Henry David Thoreau was born on July 12, 1817 in Concord, Massachusetts. When Thoreau was sixteen, he joined Harvard College, where he was known as an earnest though unconventional scholar. Henry’s older siblings were both schoolteachers. When it was decided that their brother should go to Harvard, as had his grandfather before him, they provided from their teaching salaries to help pay his expenses. While at college, Thoreau studied Latin and Greek grammar and composition and took classes in a wide variety of subjects, including mathematics, English, history, philosophy, and four different modern languages. During his Harvard years, he was exposed to the writings of Ralph Waldo Emerson, who later became his main mentor and close aide.

After graduating in 1837 and into the early 1840s Thoreau was occupied as a schoolteacher and tutor. In 1841 he was invited to live in the Emerson household, where he remained intermittently until 1843. He served as handyman and assistant to Emerson, helping to edit and contributing poetry and prose to the transcendentalist magazine, The Dial.

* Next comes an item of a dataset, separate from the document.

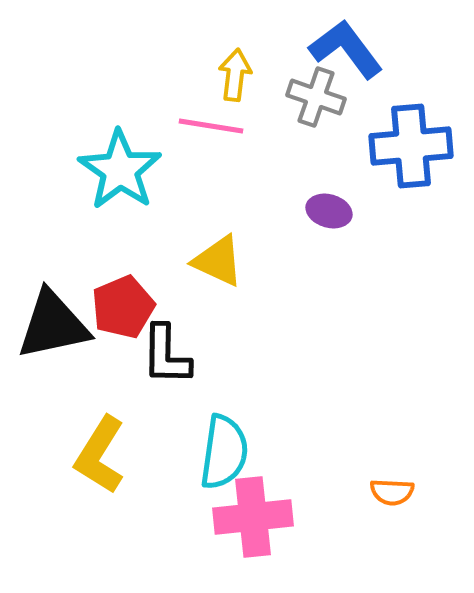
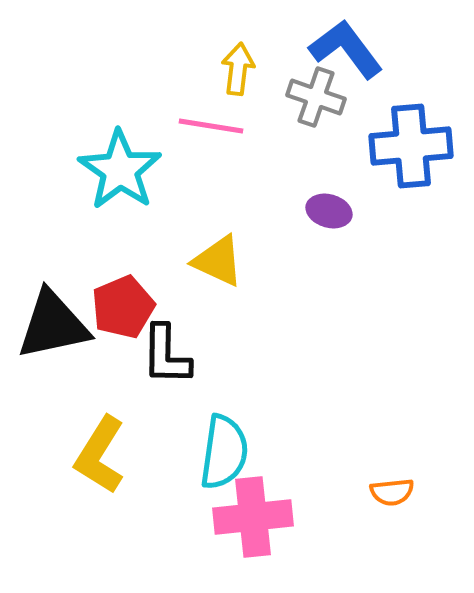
yellow arrow: moved 3 px right, 6 px up
orange semicircle: rotated 9 degrees counterclockwise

On July 4, 1845, he moved into a small self-built house in a second-growth forest around the shores of Walden Pond. In July 1846, when Thoreau went into town to have a pair of shoes repaired, he was arrested for refusing to pay a poll tax meant to support America’s war in Mexico. He spent a night in jail. His most famous essay, Civil Disobedience (published 1849), which in its call for passive resistance to unjust laws was to inspire Gandhi and Martin Luther King, Jr., as a result of this experience. The journal he kept at Walden became the source of his most famous book, Walden, Or Life in the Woods (1854), in which he set forth his ideas on how an individual should best live to be attuned to one’s own nature as well as to nature itself.

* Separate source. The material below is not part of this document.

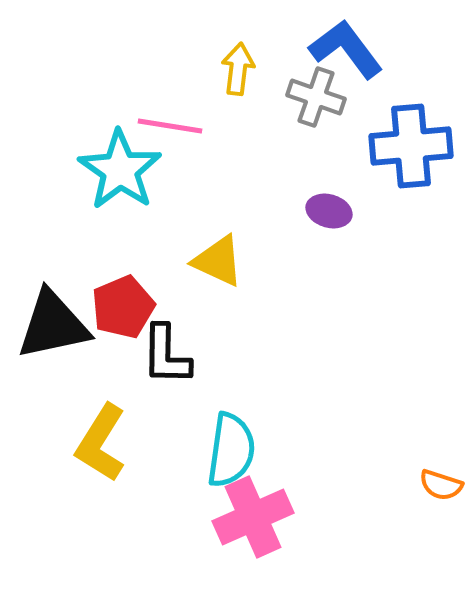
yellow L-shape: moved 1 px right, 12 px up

Thoreau left Walden Pond on September 6, 1847. After that, he resided again in Emerson’s house (1847–49) and then for the rest of his life in his family home. He also traveled to Canada, Cape Cod, and Maine – landscapes that inspired his “excursion” books – A Yankee in Canada, Cape Cod, and The Maine Woods. By the 1850s he had become greatly concerned over slavery, and, having met John Brown in 1857, wrote passionately in his defence.

Although he never earned a material living by his writings, his works fill 20 volumes. Thoreau died of tuberculosis on May 6, 1862, at the age of 44.